[Saved data entries]

# # # # #

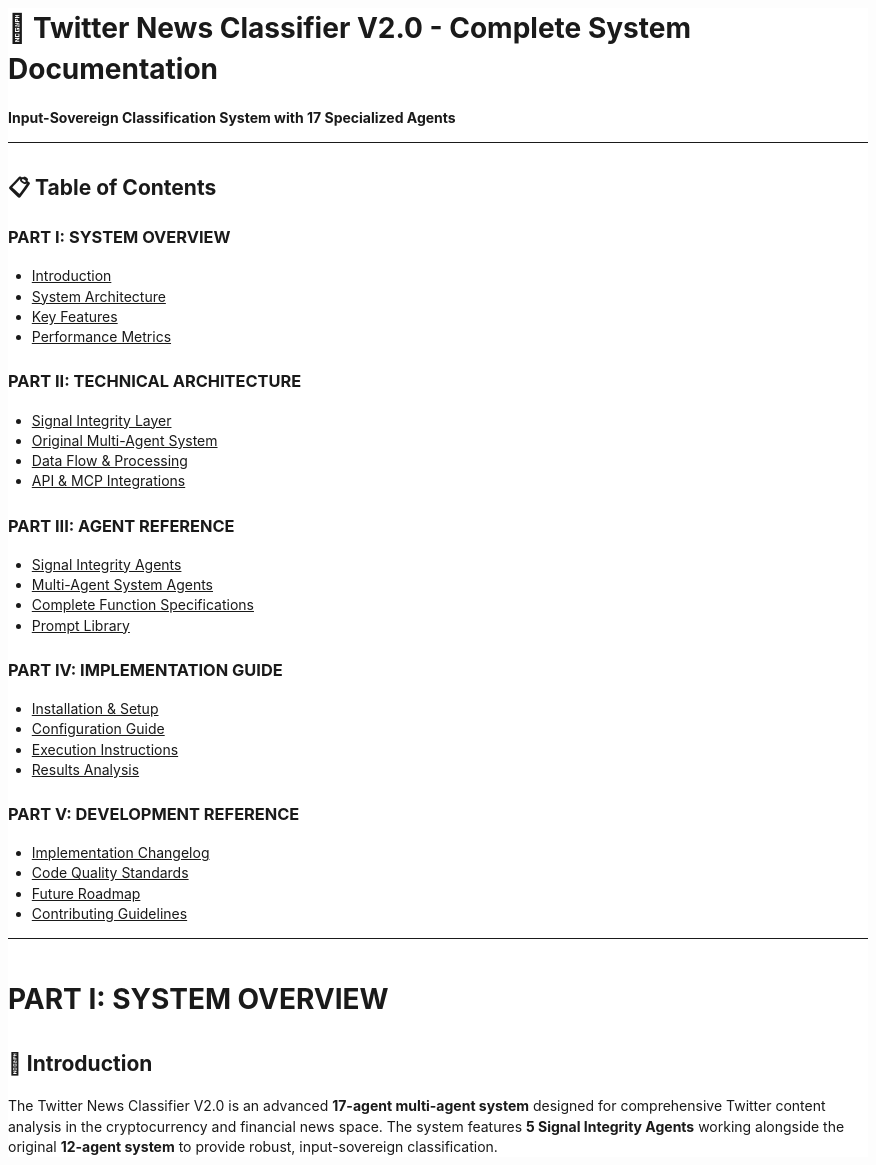 # 🚀 Twitter News Classifier V2.0 - Complete System Documentation

**Input-Sovereign Classification System with 17 Specialized Agents**

---

## 📋 Table of Contents

### **PART I: SYSTEM OVERVIEW**
- [Introduction](#introduction)
- [System Architecture](#system-architecture)
- [Key Features](#key-features)
- [Performance Metrics](#performance-metrics)

### **PART II: TECHNICAL ARCHITECTURE**
- [Signal Integrity Layer](#signal-integrity-layer)
- [Original Multi-Agent System](#original-multi-agent-system)
- [Data Flow & Processing](#data-flow--processing)
- [API & MCP Integrations](#api--mcp-integrations)

### **PART III: AGENT REFERENCE**
- [Signal Integrity Agents](#signal-integrity-agents-reference)
- [Multi-Agent System Agents](#multi-agent-system-agents-reference)
- [Complete Function Specifications](#complete-function-specifications)
- [Prompt Library](#prompt-library)

### **PART IV: IMPLEMENTATION GUIDE**
- [Installation & Setup](#installation--setup)
- [Configuration Guide](#configuration-guide)
- [Execution Instructions](#execution-instructions)
- [Results Analysis](#results-analysis)

### **PART V: DEVELOPMENT REFERENCE**
- [Implementation Changelog](#implementation-changelog)
- [Code Quality Standards](#code-quality-standards)
- [Future Roadmap](#future-roadmap)
- [Contributing Guidelines](#contributing-guidelines)

---

# PART I: SYSTEM OVERVIEW

## 🎯 Introduction

The Twitter News Classifier V2.0 is an advanced **17-agent multi-agent system** designed for comprehensive Twitter content analysis in the cryptocurrency and financial news space. The system features **5 Signal Integrity Agents** working alongside the original **12-agent system** to provide robust, input-sovereign classification.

# # # # #

Exactly the lines from the one containing "- [Configuration Guide](#configuration-guide)" to the last line of the entries above must be duplicated, with both of those lines included and nothing more.

- [Configuration Guide](#configuration-guide)
- [Execution Instructions](#execution-instructions)
- [Results Analysis](#results-analysis)

### **PART V: DEVELOPMENT REFERENCE**
- [Implementation Changelog](#implementation-changelog)
- [Code Quality Standards](#code-quality-standards)
- [Future Roadmap](#future-roadmap)
- [Contributing Guidelines](#contributing-guidelines)

---

# PART I: SYSTEM OVERVIEW

## 🎯 Introduction

The Twitter News Classifier V2.0 is an advanced **17-agent multi-agent system** designed for comprehensive Twitter content analysis in the cryptocurrency and financial news space. The system features **5 Signal Integrity Agents** working alongside the original **12-agent system** to provide robust, input-sovereign classification.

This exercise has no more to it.